This could be done within InfluxDB by a set of continuous queries.
InfluxDB seems to work on the principle that storage is cheap and unscheduled processor time is expensive. Setting up background continuous calculations that store their results is easy, and it lets a calculation quietly churn in the background. Doing on-the-fly calculations within InfluxDB quickly gets awkward (or impossible, if they span measurements).
Strategy
Every e.g. five minutes, perform a sum of each metric, grouped by time, and insert the sums into a fourth measurement, called myservice_summary.
Instead of having a single field called value, myservice_summary will have several fields; one for invoked calls, one for processed calls, and one for calls with errors. Instead of the default name value, we name the fields something meaningful to the people reading the data.
Note that condensing the data with GROUP BY time(x) (in this example, every five minutes) also reduces your storage overhead, and the client query time (fewer points to retrieve, transmit, and display on the client).
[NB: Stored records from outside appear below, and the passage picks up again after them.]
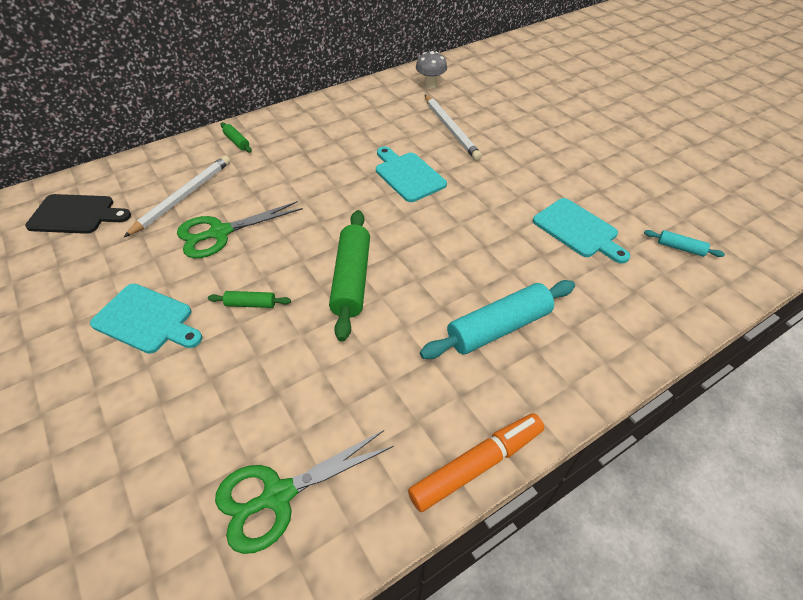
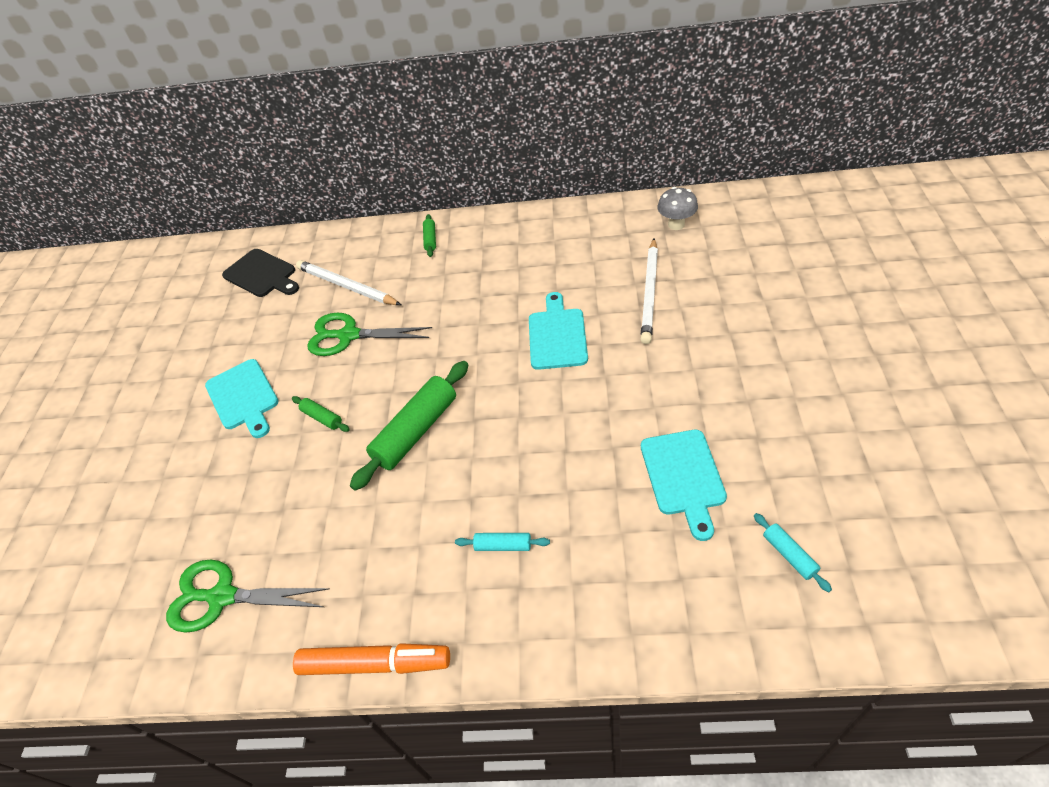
camera: 40 degrees right, 0 degrees up
(183, 197) = (347, 286): white pencil -> white pencil turned 120 degrees counterclockwise
(498, 327) = (503, 545): turquoise rolling pin -> turquoise rolling pin, size x0.47

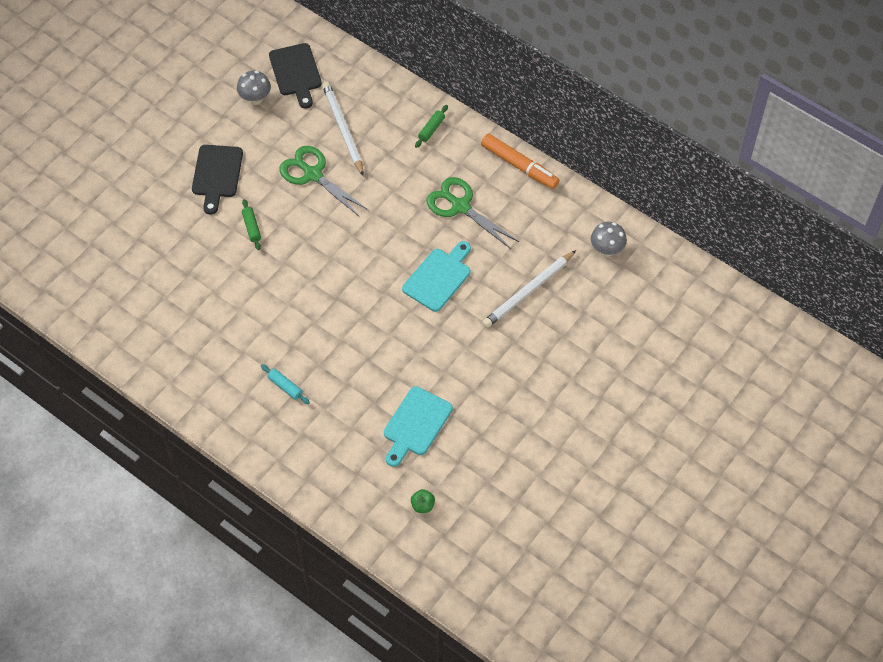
camera: 30 degrees right, 10 degrees up
(222, 597) = (124, 303): green scissors -> green scissors (460, 206)
(236, 315) = (255, 99): none -> grey mushroom
(243, 397) = (217, 174): turquoise cutting board -> black cutting board
(375, 664) = (174, 397): orange marker -> orange marker (519, 166)
(416, 431) = (297, 280): green rolling pin -> none
(789, 555) = (423, 505): turquoise rolling pin -> green apple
It also reduces storage requirements. It's common in InfluxDB to use at least two retention policies: raw data gets trimmed within a short time (e.g. 30 days), and the condensed and processed data can remain for much longer (e.g. months, years, ...)
Of course, picking too large a GROUP BY time() interval means coarse resolution that might be bad for fault-finding. e.g. It's not much use having GROUP BY time(1d) when you need to know in which hour to start looking for a particular change.
An optimal time grouping window balances meaningful detection of when issues start / stop with speed of client response and storage load. Finding this optimal value is left as an exercise. :)
Example
Note that when using the CLI, for each of the three continuous queries below, everything from CREATE CONTINUOUS QUERY to END might need to be on one line to avoid syntax errors. I've put line breaks in only to improve readability.
The square brackets [ ] indicate optional parameters. The brackets themselves are not to be literally included.
In this case, you would use the extra tag keys to choose which keys are significant and should be in the new measurement.
CREATE CONTINUOUS QUERY myservice_processed_sum_5m ON your_db_name
BEGIN
SELECT sum(value) AS processed_sum_5m
INTO myservice_summary
FROM myservice_processed GROUP BY time(5m)[, other_tag_keys e.g. vendor_id]
END
CREATE CONTINUOUS QUERY myservice_invoked_sum_5m ON your_db_name
BEGIN
SELECT sum(value) AS invoked_sum_5m
INTO myservice_summary
FROM myservice_invoked GROUP BY time(5m)[, other_tag_keys e.g. vendor_id]
END
CREATE CONTINUOUS QUERY myservice_error_sum ON your_db_name
BEGIN
SELECT sum(value) AS error_sum_5m
INTO myservice_summary
FROM myservice_error GROUP BY time(5m)[, other_tag_keys e.g. vendor_id]
END
So now we have a new measurement, called myservice_summary, with three fields: processed_sum_5m, invoked_sum_5m, and error_sum_5m (assuming that 5-minute summaries are what you want).
From there, a query for the past 24h of fail percentage would be:
SELECT (error_sum_5m / invoked_sum_5m) * 100.0
AS error_pct_5m
FROM myservice_summary
WHERE time > now() - 1d
[GROUP BY other_tags e.g. vendor_id]
Or in a more tabular format:
SELECT [vendor_id, etc, ](error_sum_5m / invoked_sum_5m) * 100.0
AS error_pct_5m
FROM myservice_summary
WHERE time > now() - 1d
Using the results stored in myservice_summary in another CQ is possible, but I'm not 100% sure about avoiding race conditions, i.e. what if the CQ that depends on myservice_summary executes before a query that populates that measurement?
Hope that helps.